- [Task statement]:
The lines below from the one with "neck: (460, 203)" up to and including the one with "left knee: (1031, 1211)" are what you should set down, exactly and without pictures.
————————
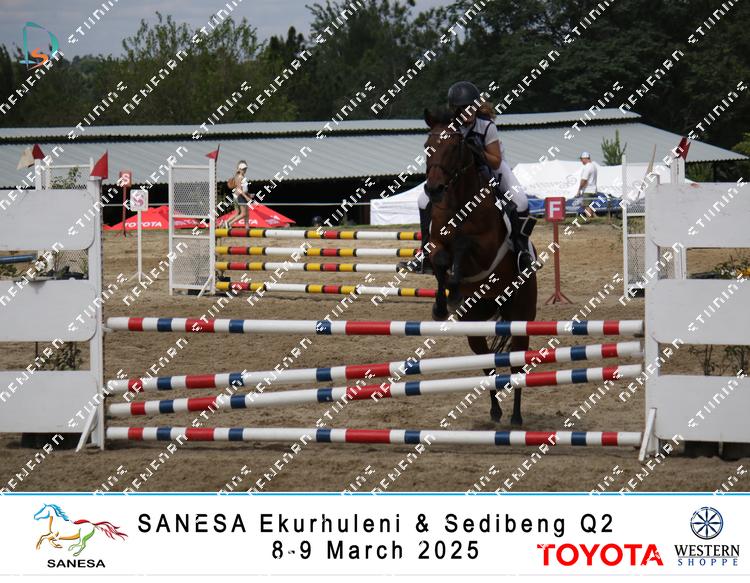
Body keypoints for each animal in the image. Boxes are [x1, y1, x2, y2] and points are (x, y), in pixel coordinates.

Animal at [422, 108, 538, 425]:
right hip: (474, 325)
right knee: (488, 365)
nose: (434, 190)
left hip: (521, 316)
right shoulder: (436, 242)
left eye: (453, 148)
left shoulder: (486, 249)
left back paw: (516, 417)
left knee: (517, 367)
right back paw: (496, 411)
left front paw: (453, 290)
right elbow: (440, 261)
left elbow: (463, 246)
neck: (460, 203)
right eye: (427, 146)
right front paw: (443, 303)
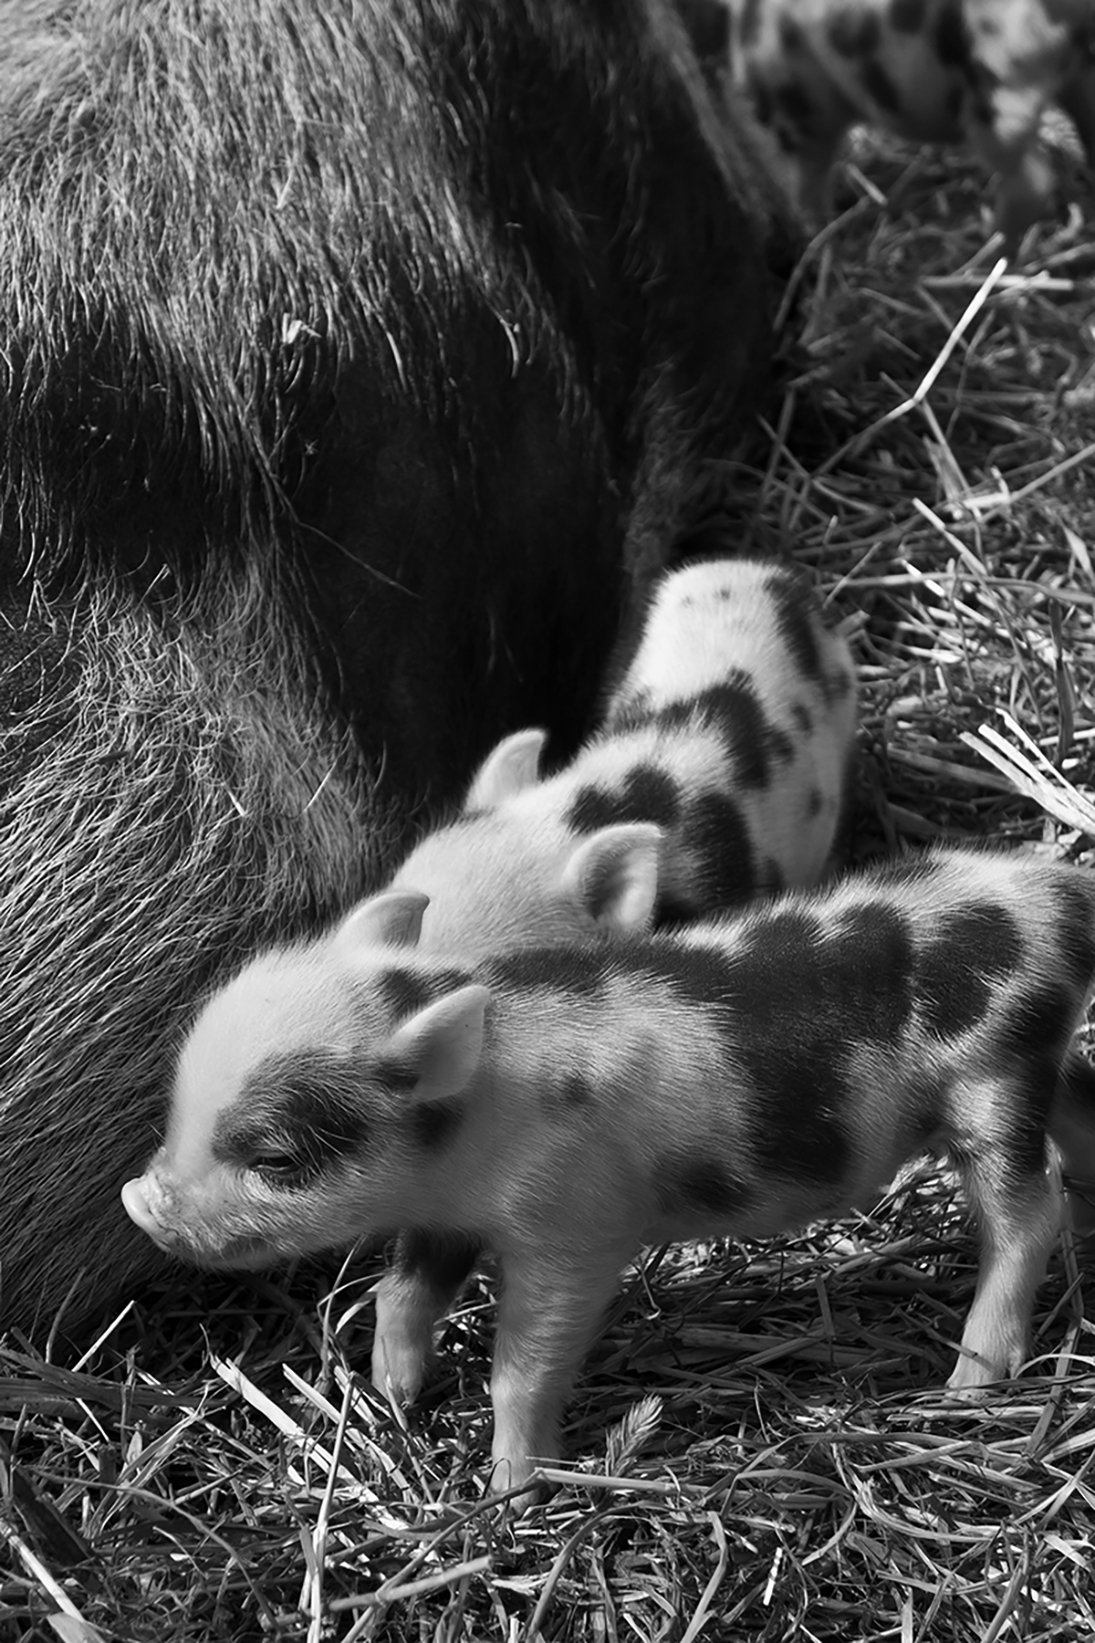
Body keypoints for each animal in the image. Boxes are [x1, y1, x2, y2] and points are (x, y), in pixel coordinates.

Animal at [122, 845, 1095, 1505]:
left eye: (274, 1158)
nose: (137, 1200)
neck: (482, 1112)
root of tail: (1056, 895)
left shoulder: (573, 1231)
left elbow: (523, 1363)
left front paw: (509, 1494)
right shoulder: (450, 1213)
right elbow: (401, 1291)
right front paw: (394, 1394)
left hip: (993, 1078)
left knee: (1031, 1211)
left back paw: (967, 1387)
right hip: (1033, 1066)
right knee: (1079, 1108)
————————
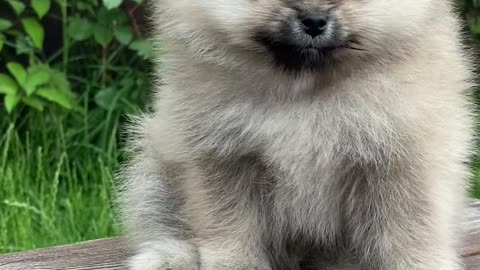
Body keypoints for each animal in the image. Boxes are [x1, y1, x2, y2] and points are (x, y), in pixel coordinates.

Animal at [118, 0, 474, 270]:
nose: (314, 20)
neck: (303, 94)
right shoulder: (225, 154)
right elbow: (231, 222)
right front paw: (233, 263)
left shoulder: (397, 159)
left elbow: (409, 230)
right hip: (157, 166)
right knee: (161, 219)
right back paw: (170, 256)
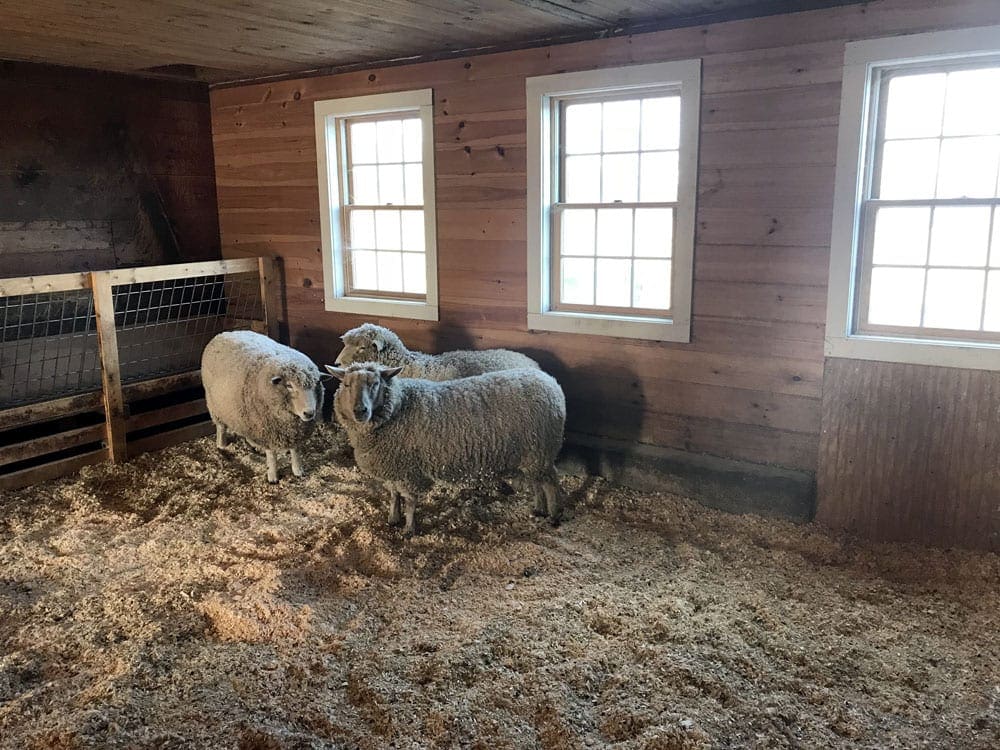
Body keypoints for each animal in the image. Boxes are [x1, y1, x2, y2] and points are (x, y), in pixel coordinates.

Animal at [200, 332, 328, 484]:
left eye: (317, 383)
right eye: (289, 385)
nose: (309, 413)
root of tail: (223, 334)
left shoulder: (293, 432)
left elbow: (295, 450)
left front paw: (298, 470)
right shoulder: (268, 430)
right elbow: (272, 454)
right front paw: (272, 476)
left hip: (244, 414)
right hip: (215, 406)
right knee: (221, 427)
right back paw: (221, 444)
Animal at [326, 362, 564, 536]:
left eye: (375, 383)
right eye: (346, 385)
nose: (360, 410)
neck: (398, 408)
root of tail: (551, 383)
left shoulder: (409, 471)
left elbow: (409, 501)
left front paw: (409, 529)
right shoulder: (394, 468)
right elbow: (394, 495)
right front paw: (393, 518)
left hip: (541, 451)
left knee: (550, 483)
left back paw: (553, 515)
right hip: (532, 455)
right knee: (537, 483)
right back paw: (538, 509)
————————
- [The completed task]:
neck: (460, 203)
right eye: (427, 146)
right front paw: (443, 303)
Body keypoints for each animal in the image. Boxes are [x1, y1, x2, y2] and points are (x, y), in pixel coordinates.

Animal at [122, 845, 1095, 1505]:
left eye: (274, 1158)
nose: (137, 1200)
neck: (482, 1112)
root of tail: (1056, 895)
left shoulder: (573, 1231)
left elbow: (523, 1363)
left front paw: (509, 1494)
right shoulder: (450, 1213)
right elbow: (401, 1291)
right front paw: (394, 1394)
left hip: (993, 1078)
left knee: (1031, 1211)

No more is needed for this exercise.